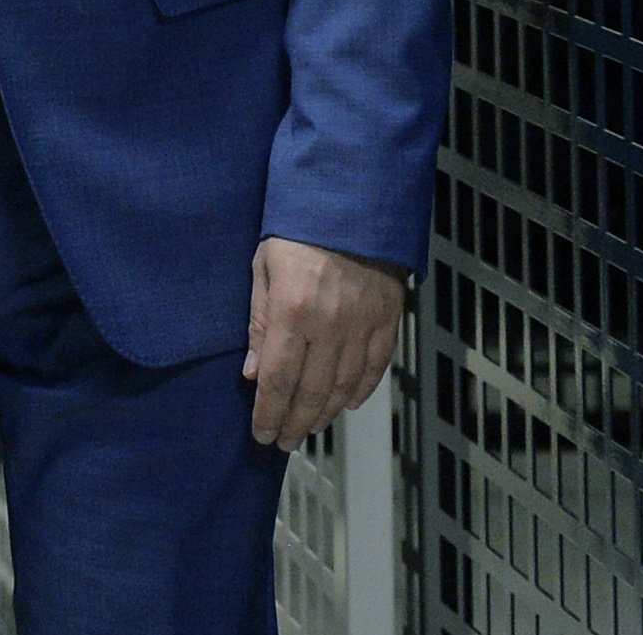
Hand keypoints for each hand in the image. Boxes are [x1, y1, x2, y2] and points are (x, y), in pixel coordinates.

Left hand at [244, 236, 406, 450]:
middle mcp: (330, 325)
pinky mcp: (388, 318)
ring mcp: (363, 324)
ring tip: (309, 428)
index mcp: (293, 312)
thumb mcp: (263, 268)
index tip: (262, 435)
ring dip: (325, 413)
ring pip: (345, 386)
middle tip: (284, 442)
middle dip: (296, 423)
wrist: (350, 200)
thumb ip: (259, 324)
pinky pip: (376, 366)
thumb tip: (254, 374)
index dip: (269, 413)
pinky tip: (345, 403)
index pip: (279, 379)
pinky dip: (361, 391)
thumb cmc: (296, 230)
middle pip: (312, 391)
○ ○ ○
• **Problem requirements**:
Without the pictures, return all the records precisely as they stand.

• **Answer area**:
Hand keypoints for each hand in the image. Boxes are [x1, y1, x2, y2] and points are (x, y), in pixel coordinates.

Left hand at [244, 236, 406, 450]:
middle mcp: (330, 325)
pinky mcp: (388, 318)
ring mcp: (363, 324)
ring tip: (309, 428)
index mcp: (293, 312)
thumb mcp: (263, 268)
index tip: (262, 435)
ring dip: (325, 413)
ring pip: (345, 386)
middle tip: (284, 442)
middle dip: (296, 423)
wrist: (350, 200)
thumb ip: (259, 324)
pinky pip: (376, 366)
thumb tip: (254, 374)
index dip: (269, 413)
pinky tip: (345, 403)
index pip: (279, 379)
pinky dip: (361, 391)
thumb cmc: (296, 230)
middle pip: (312, 391)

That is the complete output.